January 07. 2016 9:59PM
The House gave preliminary approval to a bill that would begin state regulations for operating drones. (ISTOCK)

CONCORD — The House gave preliminary approval to a bill that would begin state regulations for operating drones.

The regulations would apply to both individually as well as government-owned drones like those used by law enforcement.

The prime sponsor of House Bill 602, Rep. Neal Kurk, R-Weare, said his intent was to encourage the development and use of drones in a way that does not violate individuals’ privacy.

“This would allow the creative efforts of business and individuals to go forward,” Kurk told the House before it voted 246-66 to initially approve the bill, “but say ‘There are limits.’”

Under the bill, which several House committees have worked on over the summer and fall, both government- and privately-owned drones would need permission to travel over private property.

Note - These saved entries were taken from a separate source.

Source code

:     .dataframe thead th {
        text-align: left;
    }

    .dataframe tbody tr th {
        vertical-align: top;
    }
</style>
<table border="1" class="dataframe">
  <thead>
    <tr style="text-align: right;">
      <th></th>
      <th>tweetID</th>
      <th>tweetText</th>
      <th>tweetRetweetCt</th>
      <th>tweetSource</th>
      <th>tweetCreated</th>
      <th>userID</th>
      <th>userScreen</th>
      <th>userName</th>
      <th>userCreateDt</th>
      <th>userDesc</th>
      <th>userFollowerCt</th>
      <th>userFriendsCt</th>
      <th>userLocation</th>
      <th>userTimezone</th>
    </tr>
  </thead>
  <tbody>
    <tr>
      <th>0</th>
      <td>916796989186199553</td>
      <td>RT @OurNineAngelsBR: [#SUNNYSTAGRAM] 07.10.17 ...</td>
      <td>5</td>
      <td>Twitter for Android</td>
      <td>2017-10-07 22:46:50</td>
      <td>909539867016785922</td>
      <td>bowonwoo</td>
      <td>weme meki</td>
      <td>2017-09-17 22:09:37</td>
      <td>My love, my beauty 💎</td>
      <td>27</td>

Law enforcement would not be allowed to fly a drone below 250 feet over private property to collect information without the consent of the owner.

Drone owners would be required to follow all federal guidelines within five miles of an airport, weapons of any kind would be prohibited and they may not be used to harass or stalk anyone.

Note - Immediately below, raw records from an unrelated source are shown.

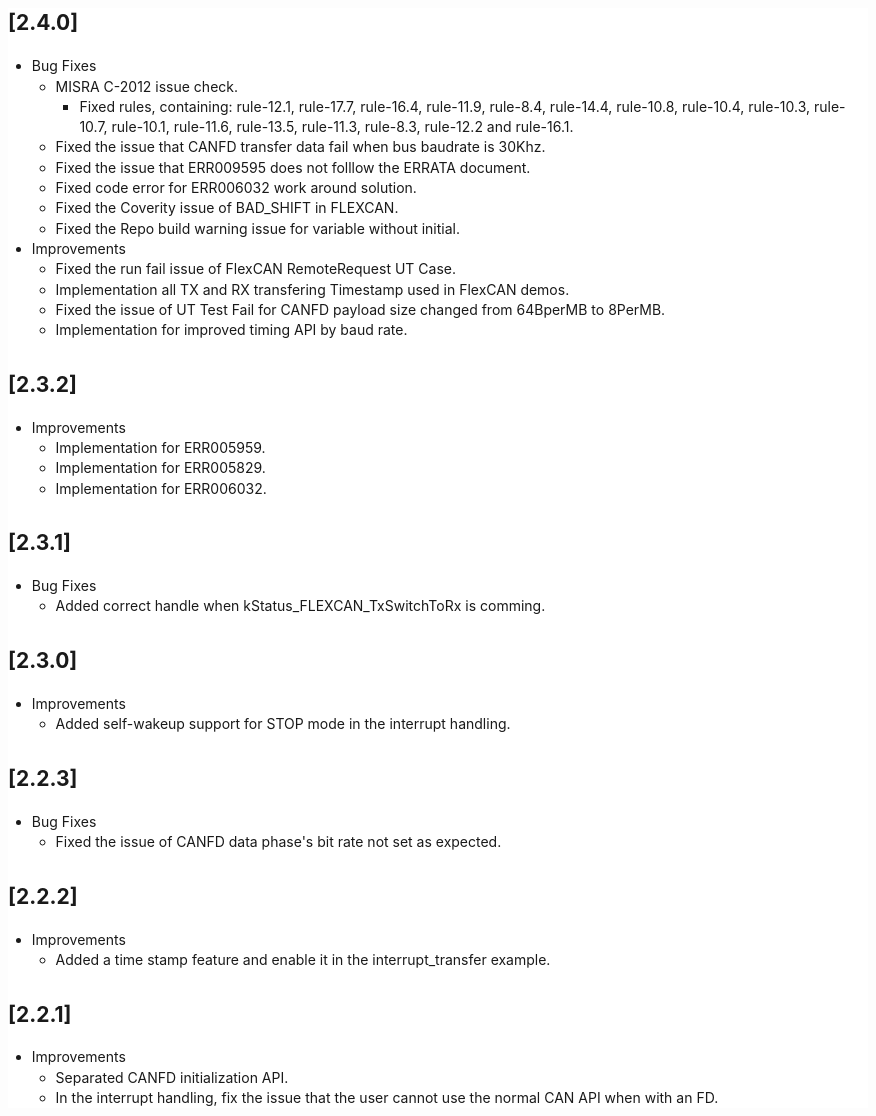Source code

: 
## [2.4.0]

- Bug Fixes
  - MISRA C-2012 issue check.
    - Fixed rules, containing: rule-12.1, rule-17.7, rule-16.4, rule-11.9, rule-8.4, rule-14.4, rule-10.8, rule-10.4, rule-10.3, rule-10.7, rule-10.1, rule-11.6, rule-13.5, rule-11.3, rule-8.3, rule-12.2 and rule-16.1.
  - Fixed the issue that CANFD transfer data fail when bus baudrate is 30Khz.
  - Fixed the issue that ERR009595 does not folllow the ERRATA document.
  - Fixed code error for ERR006032 work around solution.
  - Fixed the Coverity issue of BAD_SHIFT in FLEXCAN.
  - Fixed the Repo build warning issue for variable without initial.
- Improvements
  - Fixed the run fail issue of FlexCAN RemoteRequest UT Case.
  - Implementation all TX and RX transfering Timestamp used in FlexCAN demos.
  - Fixed the issue of UT Test Fail for CANFD payload size changed from 64BperMB to 8PerMB.
  - Implementation for improved timing API by baud rate.

## [2.3.2]

- Improvements
  - Implementation for ERR005959.
  - Implementation for ERR005829.
  - Implementation for ERR006032.

## [2.3.1]

- Bug Fixes
  - Added correct handle when kStatus_FLEXCAN_TxSwitchToRx is comming.

## [2.3.0]

- Improvements
  - Added self-wakeup support for STOP mode in the interrupt handling.

## [2.2.3]

- Bug Fixes
  - Fixed the issue of CANFD data phase's bit rate not set as expected.

## [2.2.2]

- Improvements
  - Added a time stamp feature and enable it in the interrupt_transfer example.

## [2.2.1]

- Improvements
  - Separated CANFD initialization API.
  - In the interrupt handling, fix the issue that the user cannot use the normal CAN API when with an FD.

Law enforcement may use drones to gather evidence with a court warrant, in an emergency, to assess the scope of an incident or to counter a potential terrorist attack.

At the request of the Department of Safety, the bill would allow law enforcement to use drones to deploy tear gas, something several representatives opposed.

Rep. J.R. Hoell, R-Dunbarton, said law enforcement has other options to deploy teargas and does not need to use drones.

He also objected to the criminal provisions in the bill that would allow an adjacent landowner whose picture inadvertently appears in an image obtained through a drone to seek damages from the operator.

Under the bill, a public or private operator could face a Class A misdemeanor, which may include jail time, for violating the regulations.

“I believe that is overreach,” Hoell told the House.

Kurk said he believes the two issues raised by Hoell will be discussed when the House Criminal Justice and Public Safety Committee reviews the bill before the House takes a final vote.

The criminal justice committee will hold a public hearing and then decide what recommendation to make on the bill.

House Executive Departments and Administration Committee Chairman Andrew Dana Christy, R-North Hampton, said drones are growing in popularity, noting an estimated 1 million were sold this Christmas.

“Some regulation is needed,” Christy said. “This is a small step in an ever-changing scene.”